Professor Richard Striner's New Book Explores Presidential Power at its Bipartisan Best

CHESTERTOWN, MD—Washington College professor Richard Striner’s latest book, Lincoln’s Way: How Six Great Presidents Created American Power, explores the power of the U.S. presidency to create sweeping and positive changes throughout the nation. Published by Rowman & Littlefield, it is available online and will be in stores by late September. The book has earned critical praise for the way it combines scholarship and depth of knowledge with an engaging and clear style of writing. Blending intellectual history and presidential biography, the forceful narrative creates a valuable lens for viewing the present.

In the book, Dr. Striner explains how Abraham Lincoln set the stage for America’s global superpower status by using his federal authority in shrewd and inspired ways, borrowing from both ends of the political spectrum. It was a legacy and a way of leading adopted by five subsequent presidents: Theodore Roosevelt, Franklin Roosevelt, Truman, Eisenhower and Kennedy. These six presidents—three from each party—helped America fulfill its great potential. Lincoln’s Way illustrates how their leadership spanned the huge gulf that exists between our ideological cultures: they drew from both conservative and liberal ideas, thus consolidating powerful centrist governance.

Dr. Striner’s argument strongly contradicts the philosophy of the current Tea Party movement, that “the government that governs best, governs least.” The presidents he admires for their leadership denounced the idea that government was “always the answer” but did believe it was “sometimes the answer” when it came to necessities. “They believed in the value of coordinated national life—in teamwork,” he writes in his introduction.

Lincoln’s Way earned advance praise from two well-known fellow historians and authors, James MacGregor Burns and James M. McPherson. Burns called Lincoln’s Way “an unforgettable book” and “must reading for lovers of American History—a fresh and spirited presentation of some of our greatest leaders, with special emphasis on key ideas, presented in a broad intellectual framework.”

Noting Dr. Striner’s “remarkable range of knowledge,” McPherson wrote: “Drawing on a lifetime of scholarship, the author writes with great clarity for a general audience beyond the academy, while at the same time offering original insights that deepen and broaden our understanding of how the government promoted greater justice and equity in the American socioeconomic order during the century from the 1860s to the 1960s.”

Dr.
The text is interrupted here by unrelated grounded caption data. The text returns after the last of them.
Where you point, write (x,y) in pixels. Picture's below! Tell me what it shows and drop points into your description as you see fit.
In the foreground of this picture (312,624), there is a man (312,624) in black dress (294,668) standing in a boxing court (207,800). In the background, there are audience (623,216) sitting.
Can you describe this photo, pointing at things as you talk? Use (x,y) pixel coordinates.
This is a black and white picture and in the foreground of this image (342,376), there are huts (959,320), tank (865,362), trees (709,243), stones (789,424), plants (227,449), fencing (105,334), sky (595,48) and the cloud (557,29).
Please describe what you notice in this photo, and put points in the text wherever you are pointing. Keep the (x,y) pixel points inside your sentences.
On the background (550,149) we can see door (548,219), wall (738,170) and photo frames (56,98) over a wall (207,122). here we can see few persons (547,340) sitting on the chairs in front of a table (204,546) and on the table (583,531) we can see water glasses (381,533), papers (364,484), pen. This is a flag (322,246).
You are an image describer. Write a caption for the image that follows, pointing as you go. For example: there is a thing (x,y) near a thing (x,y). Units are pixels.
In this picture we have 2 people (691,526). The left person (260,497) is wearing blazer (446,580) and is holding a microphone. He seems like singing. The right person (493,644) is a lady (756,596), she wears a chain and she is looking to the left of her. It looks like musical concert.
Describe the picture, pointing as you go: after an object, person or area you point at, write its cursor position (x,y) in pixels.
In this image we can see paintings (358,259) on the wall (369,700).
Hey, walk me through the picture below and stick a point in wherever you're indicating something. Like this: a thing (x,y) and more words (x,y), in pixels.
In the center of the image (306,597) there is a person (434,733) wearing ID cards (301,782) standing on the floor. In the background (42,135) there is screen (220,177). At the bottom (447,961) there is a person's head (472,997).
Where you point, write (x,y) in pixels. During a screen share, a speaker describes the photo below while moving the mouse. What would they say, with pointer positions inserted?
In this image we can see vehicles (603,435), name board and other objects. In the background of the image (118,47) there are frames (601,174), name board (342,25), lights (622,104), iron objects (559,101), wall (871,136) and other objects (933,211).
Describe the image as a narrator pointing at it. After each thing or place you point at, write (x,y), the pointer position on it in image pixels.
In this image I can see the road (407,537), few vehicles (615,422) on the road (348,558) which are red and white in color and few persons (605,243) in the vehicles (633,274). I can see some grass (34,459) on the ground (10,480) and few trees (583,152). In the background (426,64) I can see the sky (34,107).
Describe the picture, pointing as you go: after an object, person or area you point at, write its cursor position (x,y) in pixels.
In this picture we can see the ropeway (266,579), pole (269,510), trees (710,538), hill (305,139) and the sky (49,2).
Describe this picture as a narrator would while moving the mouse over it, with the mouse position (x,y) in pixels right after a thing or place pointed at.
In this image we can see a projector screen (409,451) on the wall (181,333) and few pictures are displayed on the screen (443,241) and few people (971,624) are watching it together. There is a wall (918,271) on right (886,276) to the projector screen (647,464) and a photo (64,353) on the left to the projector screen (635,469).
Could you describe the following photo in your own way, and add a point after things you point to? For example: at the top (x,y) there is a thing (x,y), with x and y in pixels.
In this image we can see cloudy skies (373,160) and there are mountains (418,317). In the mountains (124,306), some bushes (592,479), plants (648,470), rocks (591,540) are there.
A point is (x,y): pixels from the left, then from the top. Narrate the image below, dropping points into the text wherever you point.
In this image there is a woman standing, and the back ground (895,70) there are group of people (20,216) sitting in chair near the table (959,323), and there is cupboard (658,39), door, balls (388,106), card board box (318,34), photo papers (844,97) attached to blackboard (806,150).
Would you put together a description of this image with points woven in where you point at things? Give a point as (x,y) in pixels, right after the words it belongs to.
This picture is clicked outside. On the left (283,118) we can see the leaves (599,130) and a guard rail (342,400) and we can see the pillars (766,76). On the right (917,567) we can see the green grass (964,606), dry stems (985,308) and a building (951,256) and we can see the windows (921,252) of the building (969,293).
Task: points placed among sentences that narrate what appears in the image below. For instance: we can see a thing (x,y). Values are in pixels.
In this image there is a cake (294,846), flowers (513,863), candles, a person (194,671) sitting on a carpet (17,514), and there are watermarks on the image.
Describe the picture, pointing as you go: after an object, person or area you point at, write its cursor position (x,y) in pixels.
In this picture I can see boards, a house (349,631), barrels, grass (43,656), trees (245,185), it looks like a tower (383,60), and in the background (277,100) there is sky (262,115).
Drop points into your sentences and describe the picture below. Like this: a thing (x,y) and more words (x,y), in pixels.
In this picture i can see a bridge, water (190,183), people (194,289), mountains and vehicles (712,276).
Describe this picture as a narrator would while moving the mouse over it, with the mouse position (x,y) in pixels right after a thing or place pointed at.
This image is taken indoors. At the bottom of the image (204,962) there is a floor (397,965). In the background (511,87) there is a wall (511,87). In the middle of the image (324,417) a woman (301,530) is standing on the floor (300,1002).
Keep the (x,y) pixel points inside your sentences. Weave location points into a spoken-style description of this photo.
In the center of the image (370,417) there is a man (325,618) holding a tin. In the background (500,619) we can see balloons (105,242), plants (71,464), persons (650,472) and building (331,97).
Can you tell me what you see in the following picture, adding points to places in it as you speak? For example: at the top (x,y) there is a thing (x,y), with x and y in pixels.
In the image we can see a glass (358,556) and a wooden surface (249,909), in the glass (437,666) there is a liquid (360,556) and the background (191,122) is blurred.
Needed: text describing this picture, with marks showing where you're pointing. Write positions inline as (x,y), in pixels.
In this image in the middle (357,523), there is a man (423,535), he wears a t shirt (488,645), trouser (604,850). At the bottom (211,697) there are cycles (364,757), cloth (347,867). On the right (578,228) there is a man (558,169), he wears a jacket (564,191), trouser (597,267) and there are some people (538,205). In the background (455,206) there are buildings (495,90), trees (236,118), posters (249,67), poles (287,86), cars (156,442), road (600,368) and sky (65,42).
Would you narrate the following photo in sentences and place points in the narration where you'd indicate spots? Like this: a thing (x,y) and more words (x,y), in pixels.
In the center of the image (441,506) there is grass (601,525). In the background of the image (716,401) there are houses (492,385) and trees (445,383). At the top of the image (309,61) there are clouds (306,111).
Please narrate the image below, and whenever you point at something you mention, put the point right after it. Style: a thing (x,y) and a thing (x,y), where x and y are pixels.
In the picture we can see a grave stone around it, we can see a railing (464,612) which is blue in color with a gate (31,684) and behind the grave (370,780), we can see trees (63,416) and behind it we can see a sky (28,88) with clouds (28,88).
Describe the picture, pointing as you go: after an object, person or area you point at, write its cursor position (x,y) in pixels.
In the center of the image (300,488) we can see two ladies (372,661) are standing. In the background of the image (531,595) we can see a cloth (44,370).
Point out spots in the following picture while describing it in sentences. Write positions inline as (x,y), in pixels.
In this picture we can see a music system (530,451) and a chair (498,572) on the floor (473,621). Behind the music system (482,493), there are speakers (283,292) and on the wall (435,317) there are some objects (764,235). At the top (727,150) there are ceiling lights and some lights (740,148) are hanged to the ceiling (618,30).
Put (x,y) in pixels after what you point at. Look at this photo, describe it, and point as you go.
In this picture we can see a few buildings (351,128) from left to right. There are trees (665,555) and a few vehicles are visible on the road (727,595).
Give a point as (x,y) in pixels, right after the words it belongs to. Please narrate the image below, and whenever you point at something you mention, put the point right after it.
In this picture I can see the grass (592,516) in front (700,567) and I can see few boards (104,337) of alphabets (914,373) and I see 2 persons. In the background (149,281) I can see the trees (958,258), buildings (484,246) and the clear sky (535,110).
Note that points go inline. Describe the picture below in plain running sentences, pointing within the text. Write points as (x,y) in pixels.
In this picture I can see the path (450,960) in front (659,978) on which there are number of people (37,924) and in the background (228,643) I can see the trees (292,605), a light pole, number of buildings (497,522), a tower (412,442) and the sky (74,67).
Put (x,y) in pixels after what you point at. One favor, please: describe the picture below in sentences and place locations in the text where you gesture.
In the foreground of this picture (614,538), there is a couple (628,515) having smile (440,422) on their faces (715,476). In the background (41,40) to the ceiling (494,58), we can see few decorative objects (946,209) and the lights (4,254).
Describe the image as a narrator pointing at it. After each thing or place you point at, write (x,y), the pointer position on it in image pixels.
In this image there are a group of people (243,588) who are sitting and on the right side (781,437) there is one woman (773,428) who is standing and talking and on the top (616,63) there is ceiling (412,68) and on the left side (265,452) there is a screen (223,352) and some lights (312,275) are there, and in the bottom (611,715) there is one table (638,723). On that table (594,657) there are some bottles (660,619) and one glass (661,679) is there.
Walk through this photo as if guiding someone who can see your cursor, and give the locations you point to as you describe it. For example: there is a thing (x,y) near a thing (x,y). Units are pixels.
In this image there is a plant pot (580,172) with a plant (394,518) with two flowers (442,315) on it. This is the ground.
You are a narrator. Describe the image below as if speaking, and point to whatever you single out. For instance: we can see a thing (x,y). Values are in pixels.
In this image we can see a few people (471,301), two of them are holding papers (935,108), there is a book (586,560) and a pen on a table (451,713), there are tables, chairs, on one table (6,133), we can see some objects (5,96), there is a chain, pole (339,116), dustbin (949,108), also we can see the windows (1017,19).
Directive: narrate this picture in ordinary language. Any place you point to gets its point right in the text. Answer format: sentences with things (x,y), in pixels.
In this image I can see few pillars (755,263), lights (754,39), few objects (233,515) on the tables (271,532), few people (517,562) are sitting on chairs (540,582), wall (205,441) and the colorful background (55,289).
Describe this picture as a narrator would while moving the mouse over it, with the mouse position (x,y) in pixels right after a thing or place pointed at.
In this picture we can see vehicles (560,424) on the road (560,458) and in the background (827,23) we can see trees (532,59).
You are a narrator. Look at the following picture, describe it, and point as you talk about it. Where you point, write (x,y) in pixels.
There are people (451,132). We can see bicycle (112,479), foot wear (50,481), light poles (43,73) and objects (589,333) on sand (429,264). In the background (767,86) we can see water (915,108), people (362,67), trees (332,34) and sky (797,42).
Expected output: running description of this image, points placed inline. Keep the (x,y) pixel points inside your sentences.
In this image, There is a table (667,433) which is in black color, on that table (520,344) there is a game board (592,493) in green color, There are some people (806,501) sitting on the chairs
Striner’s earlier book, Father Abraham: Lincoln’s Relentless Struggle to End Slavery, was published in 2006 by Oxford University Press. A professor of history at Washington College, he is an interdisciplinary scholar whose fields of study include economics, architecture, historic preservation, English literature and film. He also is a senior writer for the Dwight D. Eisenhower Memorial Committee.

The C.V. Starr Center for the Study of the American Experience will sponsor a public reading from Lincoln’s Way on Thursday, September 23. Dr. Striner’s reading will begin at 4:30 p.m. in the Sophie Kerr Room, Miller Library, and will be followed by a reception and book signing. Copies of the book will be available for purchase.